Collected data
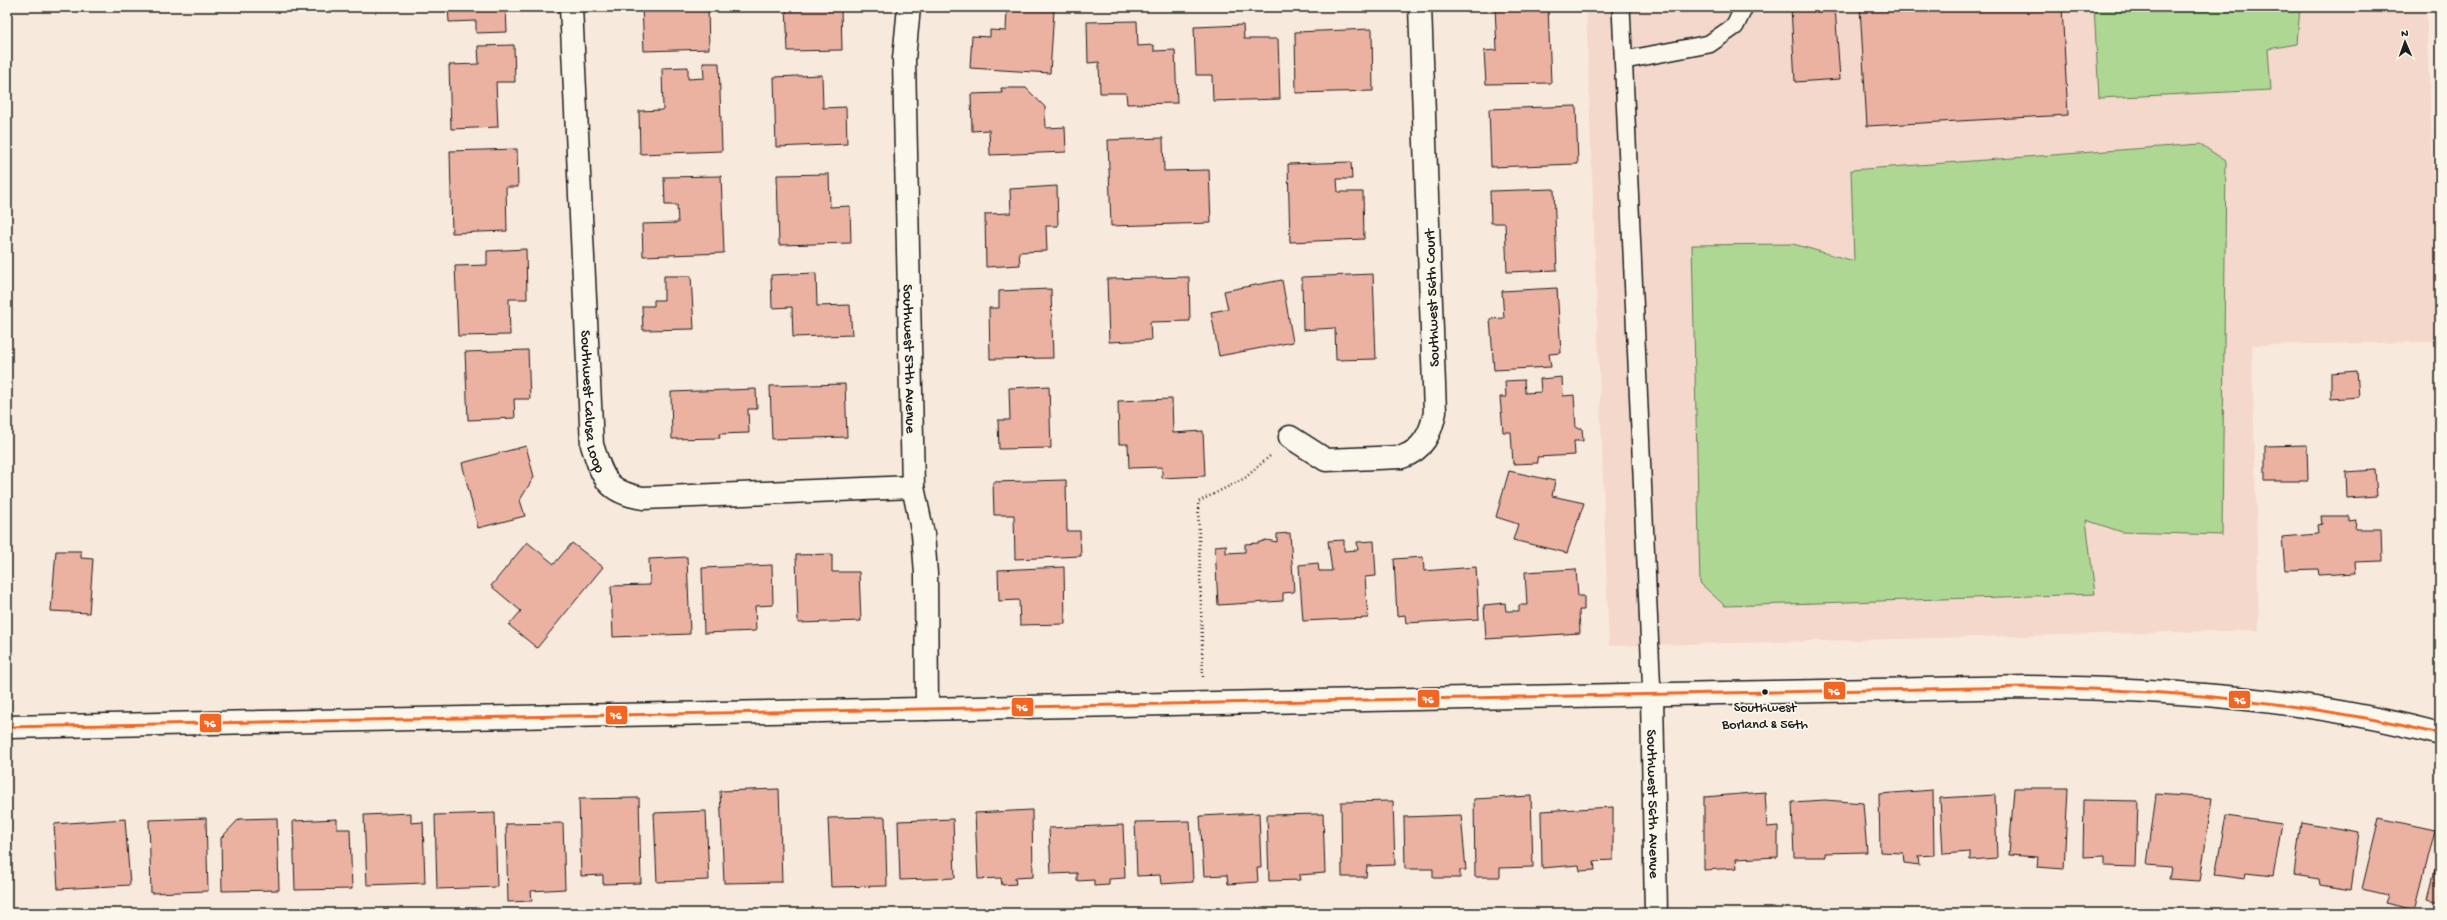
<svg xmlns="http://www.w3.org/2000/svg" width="2447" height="920" viewBox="0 0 2447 920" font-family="'Gochi Hand',sans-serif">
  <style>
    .built { fill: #f4d8cb }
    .green { fill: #aed794; stroke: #657a58 }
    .building { fill: #ebb2a2; stroke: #1c1c1c }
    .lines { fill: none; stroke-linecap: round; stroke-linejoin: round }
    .service-casing { stroke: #1c1c1c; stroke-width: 20 }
    .minor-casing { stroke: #1c1c1c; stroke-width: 25 }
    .secondary-casing { stroke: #1c1c1c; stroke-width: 25 }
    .path { stroke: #1c1c1c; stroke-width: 2.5; stroke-dasharray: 1 3; stroke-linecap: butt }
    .service { stroke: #fbf7ec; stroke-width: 17 }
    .minor { stroke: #fbf7ec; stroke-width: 22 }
    .secondary { stroke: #fbf7ec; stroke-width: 22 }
    .bus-1-casing { stroke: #fbf7ec; stroke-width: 6 }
    .bus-1 { stroke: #f26522; stroke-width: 3 }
    .bus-dot { fill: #1c1c1c; stroke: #fbf7ec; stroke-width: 1.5 }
    .labels { text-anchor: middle; stroke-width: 3.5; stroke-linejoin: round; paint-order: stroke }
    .bus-label { font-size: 14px; fill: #1c1c1c; stroke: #fbf7ec }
    .street-label { font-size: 15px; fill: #1c1c1c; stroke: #fbf7ec }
    .line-badge { stroke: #fbf7ec; stroke-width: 1.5 }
    .badge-label { font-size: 11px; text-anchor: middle; font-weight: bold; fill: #fff }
  </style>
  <rect width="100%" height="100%" fill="#f8e9dd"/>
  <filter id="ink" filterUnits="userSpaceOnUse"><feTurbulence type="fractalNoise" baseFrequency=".025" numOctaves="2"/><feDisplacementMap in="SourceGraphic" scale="8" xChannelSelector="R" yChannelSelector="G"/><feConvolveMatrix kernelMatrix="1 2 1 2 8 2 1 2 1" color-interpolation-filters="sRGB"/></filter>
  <g filter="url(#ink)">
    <!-- built -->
    <path class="built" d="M1586 7H2426L2440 342 2252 345 2259 630 1609 646Z"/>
    <!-- green -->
    <path class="green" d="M2094 7H2300L2297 44 2268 49 2271 90 2099 98Z
      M2200 144 2226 161 2222 535 2122 532 2086 520 2095 594 1725 606 1700 583 1692 245 1793 244 1854 261 1851 170Z"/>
    <!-- building -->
    <path class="building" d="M448 7H506L507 32 476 33V21L449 22Z
      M642 7H708L709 49 644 51Z
      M786 7H841L842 50 788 51Z
      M1495 7H1548L1551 83 1486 84 1484 51 1497 50Z
      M1791 7H1835L1840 79 1795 82Z
      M1860 7H2062L2068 115 1867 126Z
      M1007 8 1054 10 1050 73 970 68 972 36 990 37V30L1006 31Z
      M1137 21 1138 46 1154 45V51L1175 50 1177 103 1127 104 1126 93H1100L1099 62 1088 63 1087 22Z
      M1243 25 1244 39H1278L1280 99 1213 101 1212 75H1196L1194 27Z
      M1372 29 1373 91 1296 93 1295 32Z
      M514 45 515 82H496L498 127 451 129 449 65 479 64 478 46Z
      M703 63H719L722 151 640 154 639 111 663 110 662 68 688 67V79L704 78Z
      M822 75 823 108 846 107 847 144 776 147 774 77Z
      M1001 88H1026L1045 107 1046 128 1065 127 1066 152 990 155 989 130 972 131 971 94 1002 93Z
      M1576 106 1578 164 1491 167 1489 109Z
      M1163 138 1164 171 1209 170 1211 223 1111 226 1108 140Z
      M517 149 518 187H506L507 231 452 233 450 151Z
      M1351 162 1352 179H1337L1338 192H1363L1364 239 1290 242 1288 164Z
      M829 174 830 207 850 206 851 243 779 245 777 175Z
      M721 176 724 253 643 256 642 224 678 223 677 205H665L664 177Z
      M1057 186 1058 226H1046L1047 251 1019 252 1020 265 986 267 985 214 1011 213 1010 189Z
      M1554 189 1557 270 1507 272 1505 223H1491L1490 191Z
      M526 249 527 299H509L510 335 458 336 455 266 487 265V251Z
      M816 273 817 306 850 305 852 335 793 337 792 307 772 308 771 275Z
      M1373 274 1376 359 1336 360 1335 328 1303 330 1302 277Z
      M664 276H691L694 329 643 330 642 306H654V300H664Z
      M1189 277 1190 321 1150 322 1151 340 1109 342 1107 279Z
      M1282 280 1293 342 1219 356 1211 312 1228 309 1224 291Z
      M1557 288 1561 353 1549 354 1551 367 1494 370 1490 319 1504 318 1502 291Z
      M1051 289 1053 358 990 359 989 308H999V291Z
      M528 350 530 399H514L515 418 468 420 465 352Z
      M2357 371 2359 397 2331 399V373Z
      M1562 377 1563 396 1574 395 1576 428H1582L1583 441H1574L1575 455 1537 457 1538 463 1513 464 1511 432H1503L1500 397H1506L1505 381 1524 380 1525 393 1541 392 1540 379Z
      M845 384 847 437 772 439 770 386Z
      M1049 386 1051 448 999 449 998 420H1010L1009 388Z
      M756 389 757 409H748L749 433 719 434 720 438 672 439 671 392Z
      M1172 399 1173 433 1203 431 1205 476 1162 478V467L1129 468 1128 444H1119L1118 401Z
      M2307 445 2308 481H2265V446Z
      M526 446 534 477 520 500 525 516 478 528 462 463Z
      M2375 470 2377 496 2347 498 2346 472Z
      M1509 471 1555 481 1552 496 1584 503 1567 553 1513 540 1518 524 1496 517Z
      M1066 480 1067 531H1080L1081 556 1015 559 1014 515H994L993 482Z
      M2321 516H2349V521L2356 520 2355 529H2381L2382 561 2355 562 2356 573 2319 575 2318 569 2285 570 2282 537 2318 534 2317 525 2322 524Z
      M1290 533 1294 592 1283 593V601L1218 605 1215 546 1226 545V553L1245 552V544L1258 543 1266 540 1277 542V534Z
      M1344 540V551L1358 550 1357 542 1374 541 1376 576 1365 577 1368 618 1303 621 1299 565 1318 563 1319 571H1332L1328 541Z
      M527 542 554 564 572 543 603 567 537 648 509 625 521 611 491 586Z
      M56 551H81V558L93 559 89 613 51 611Z
      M832 554V572H859L861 621 798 623 796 555Z
      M687 557 690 634 613 637 611 586 650 585 649 559Z
      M1423 557 1424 571 1476 567 1479 619 1406 623 1405 615 1397 616 1394 559Z
      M772 565 773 605 755 606 756 631 704 633 702 568Z
      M1064 567 1065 624 1020 625 1019 600 999 601 998 570Z
      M1576 569 1578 596H1584V610H1579L1580 633 1486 639 1484 605 1505 603 1506 611H1519V605H1527L1525 572Z
      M2014 788H2068L2064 869 2037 867 2038 857 2009 855Z
      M779 789 782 882 724 883 720 791Z
      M1933 790 1934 855 1918 856 1919 865 1904 863 1903 853 1880 852 1879 794Z
      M1765 792 1767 827 1778 826V857L1736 859 1737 868 1704 870V797Z
      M2156 794 2212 798 2200 881 2169 879 2171 867 2147 865Z
      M1995 795 1997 858 1970 860V852L1943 854 1940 798Z
      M1531 796 1533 867 1500 868V877H1475L1474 799Z
      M639 798 641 883 603 884V875L581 876 579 799Z
      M1825 800 1863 803 1867 852 1825 853 1826 857H1794L1792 802Z
      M2084 800 2138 801 2136 867 2105 866V856L2083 857Z
      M1393 801 1395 865 1367 866 1366 877H1342L1341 802Z
      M1613 807V860L1594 861 1595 870 1580 871 1579 865 1542 868 1541 811Z
      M1032 810 1033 877 1015 878 1016 884 1002 885 1001 878 978 879 975 813Z
      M706 811 709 880 657 882 654 813Z
      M411 813V823L423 822 425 883 367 885 364 815Z
      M495 813 497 887 437 889 435 815Z
      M1259 813 1261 868H1257L1258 882 1228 884 1227 875 1204 876 1200 816Z
      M1323 814 1325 873 1299 875 1300 880 1269 881 1267 815Z
      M1461 815 1466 870H1460V878H1433V869H1405L1404 817Z
      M2226 816 2282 824 2273 876 2246 873 2245 879 2215 875Z
      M885 817 887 886 831 887 828 818Z
      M206 818 208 891 151 893 149 820Z
      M277 818 279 890 222 891 221 838 239 819Z
      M2379 818 2435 830 2415 910 2385 903 2388 895 2362 889Z
      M125 819 130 885 58 889 54 824Z
      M337 819V829H350L352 889 295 890 293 821Z
      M953 819 955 878 900 880 898 821Z
      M1190 821 1193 882 1161 884 1160 875 1137 876 1135 822Z
      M2301 822 2359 832 2351 890 2320 885 2319 879 2294 875Z
      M563 823 565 889 531 891 532 901 508 902 506 824Z
      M1123 825 1125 878 1109 879V885L1094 886V880L1077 881V873L1051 874 1049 828Z
      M2440 850V902L2428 899Z"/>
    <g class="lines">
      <defs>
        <path id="service" d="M1621 7 1652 696
          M1625 60 1709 44 1735 26 1744 7"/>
        <g id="minor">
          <path id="s1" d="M571 7 592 445C603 478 606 492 643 498L913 487"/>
          <path id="s2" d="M909 7 904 59 913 487 923 534 926 574 927 709"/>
          <path d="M1290 437 1326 460 1402 457C1423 450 1431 433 1435 412L1420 7"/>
          <path id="s3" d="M1652 696 1656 913"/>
        </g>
        <path id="secondary" d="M7 727 2028 687C2165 689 2307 698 2440 734"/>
      </defs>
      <!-- service casing -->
      <use href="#service" class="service-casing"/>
      <!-- minor casing -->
      <use href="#minor" class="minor-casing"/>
      <!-- secondary casing -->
      <use href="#secondary" class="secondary-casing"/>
      <!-- path -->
      <path class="path" d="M1203 677 1198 502 1245 478 1271 455"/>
      <!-- service -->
      <use href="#service" class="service"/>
      <!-- minor -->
      <use href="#minor" class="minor"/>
      <!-- secondary -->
      <use href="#secondary" class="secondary"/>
      <defs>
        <path id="bus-1" d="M7 727 2028 687C2168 690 2304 701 2440 734"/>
      </defs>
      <!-- bus-1 casing -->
      <use href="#bus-1" class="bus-1-casing"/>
      <!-- bus-1 -->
      <use href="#bus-1" class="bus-1"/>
    </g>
  </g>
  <!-- markers -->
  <circle class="bus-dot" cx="1765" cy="692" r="3.5"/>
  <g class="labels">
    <!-- bus labels -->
    <g class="bus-label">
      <text x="1765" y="711">Southwest<tspan x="1765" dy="17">Borland &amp; 56th</tspan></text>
    </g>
    <!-- street labels -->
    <g class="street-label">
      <text transform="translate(1431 298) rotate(-92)" y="5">Southwest 56th Court</text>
      <text dy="5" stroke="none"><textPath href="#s2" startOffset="352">Southwest 57th Avenue</textPath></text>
      <text dy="5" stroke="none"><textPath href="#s1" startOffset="395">Southwest Calusa Loop</textPath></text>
      <text dy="5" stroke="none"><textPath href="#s3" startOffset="108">Southwest 56th Avenue</textPath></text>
    </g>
  </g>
  <g class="line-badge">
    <rect x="1823" y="681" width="23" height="19" rx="4" fill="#f26522"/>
    <rect x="1417" y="689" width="23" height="19" rx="4" fill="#f26522"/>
    <rect x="2228" y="690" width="23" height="19" rx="4" fill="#f26522"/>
    <rect x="1011" y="697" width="23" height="20" rx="4" fill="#f26522"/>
    <rect x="605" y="705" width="23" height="20" rx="4" fill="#f26522"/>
    <rect x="199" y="713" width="23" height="20" rx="4" fill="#f26522"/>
  </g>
  <g class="badge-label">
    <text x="1834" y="695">76</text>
    <text x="1428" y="703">76</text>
    <text x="2240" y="704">76</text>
    <text x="1022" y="711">76</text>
    <text x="616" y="719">76</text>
    <text x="210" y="727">76</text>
  </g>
  <!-- margin -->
  <rect width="2447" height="920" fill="none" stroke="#fbf7ec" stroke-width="24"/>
  <rect x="12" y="12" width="2423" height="896" fill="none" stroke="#1c1c1c" stroke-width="1.5" filter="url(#ink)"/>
  <!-- north arrow -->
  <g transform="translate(2405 42) rotate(358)" stroke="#fbf7ec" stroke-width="3" paint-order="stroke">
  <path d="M0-3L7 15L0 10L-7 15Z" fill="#1c1c1c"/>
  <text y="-6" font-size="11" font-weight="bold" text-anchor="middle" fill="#1c1c1c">N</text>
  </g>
</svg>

WHAT YOU SHOULD DO
Within the entries, find each line holding the string "linecap". Reply with how many there are, as a number alone.

RESPONSE TO THIS TASK
2